Perché ricordarlo ora? Perché quello che Mosca scriveva alla fine dell’Ottocento, il Word Economic Forum lo dice adesso: la diseguaglianza esclude i più deboli. Li mette ai margini della società, li tiene fuori dall’accesso alle professioni, li allontana dalla possibilità di decedere concretamente del governo della cosa pubblica. Ed essi ne prendono atto, e si astengono persino dal provare a sentirsi parte di quella collettività. Nel nostro Paese, si legge nel report degli economisti di Davos, ciò è ancora più vero, dato che “a social protection system which is neither particularly generous nor especially efficient adds to the sense of precariousness and exclusion”, un sistema di protezione non particolarmente generoso né efficiente accresce il sentimento di precarietà ed esclusione.

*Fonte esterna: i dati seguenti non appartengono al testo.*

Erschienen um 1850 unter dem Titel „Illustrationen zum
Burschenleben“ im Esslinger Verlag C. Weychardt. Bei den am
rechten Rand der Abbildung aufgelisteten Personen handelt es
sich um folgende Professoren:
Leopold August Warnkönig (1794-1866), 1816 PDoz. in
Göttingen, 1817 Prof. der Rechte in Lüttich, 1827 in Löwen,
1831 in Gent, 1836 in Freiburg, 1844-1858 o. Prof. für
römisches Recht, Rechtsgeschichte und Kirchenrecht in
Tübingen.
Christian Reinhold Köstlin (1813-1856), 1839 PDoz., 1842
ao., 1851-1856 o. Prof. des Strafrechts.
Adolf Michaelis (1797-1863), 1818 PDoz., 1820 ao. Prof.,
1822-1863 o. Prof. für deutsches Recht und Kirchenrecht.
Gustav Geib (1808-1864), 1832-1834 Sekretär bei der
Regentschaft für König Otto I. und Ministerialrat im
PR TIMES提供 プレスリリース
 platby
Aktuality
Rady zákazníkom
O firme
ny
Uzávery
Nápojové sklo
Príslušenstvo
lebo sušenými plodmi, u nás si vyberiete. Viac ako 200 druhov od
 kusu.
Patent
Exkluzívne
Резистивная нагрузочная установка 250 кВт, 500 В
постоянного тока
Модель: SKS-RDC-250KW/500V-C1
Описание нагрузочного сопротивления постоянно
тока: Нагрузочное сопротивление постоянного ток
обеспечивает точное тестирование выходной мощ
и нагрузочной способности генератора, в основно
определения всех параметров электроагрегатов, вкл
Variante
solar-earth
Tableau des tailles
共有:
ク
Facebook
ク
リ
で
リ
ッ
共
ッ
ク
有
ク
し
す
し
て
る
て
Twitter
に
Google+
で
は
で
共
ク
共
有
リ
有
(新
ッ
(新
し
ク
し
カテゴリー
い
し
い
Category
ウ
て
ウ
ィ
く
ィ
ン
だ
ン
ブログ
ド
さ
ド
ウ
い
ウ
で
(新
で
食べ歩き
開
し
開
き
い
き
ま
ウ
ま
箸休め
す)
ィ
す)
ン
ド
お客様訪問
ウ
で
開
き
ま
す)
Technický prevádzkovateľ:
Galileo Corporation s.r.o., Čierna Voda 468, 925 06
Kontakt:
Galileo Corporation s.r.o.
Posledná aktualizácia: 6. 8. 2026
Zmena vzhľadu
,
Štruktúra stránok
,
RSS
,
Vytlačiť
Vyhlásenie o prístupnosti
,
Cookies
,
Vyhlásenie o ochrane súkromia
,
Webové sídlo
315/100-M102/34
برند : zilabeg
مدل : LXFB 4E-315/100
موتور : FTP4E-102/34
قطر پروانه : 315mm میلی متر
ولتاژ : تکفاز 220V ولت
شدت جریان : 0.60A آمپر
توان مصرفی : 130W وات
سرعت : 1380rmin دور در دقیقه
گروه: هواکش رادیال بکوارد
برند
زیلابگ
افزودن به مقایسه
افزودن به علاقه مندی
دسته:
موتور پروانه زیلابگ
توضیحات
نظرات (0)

Perciò la democrazia deve essere inclusiva, cercare di tenere dentro coloro che rischiano di scivolare fuori e recuperare in avanti quanti restano in dietro. E in essa, tale è lo specifico lavoro che dovrebbe fare la sinistra, altro che piegarsi a logiche concorrenziali ed elitarie, per cui è importante solo vincere, interessano esclusivamente, il termine non è casuale, i vincenti e, con la storiella dei talenti e la favoletta della meritocrazia, si colpevolizzano coloro che perdono quella che altri han stabilito essere la competizione.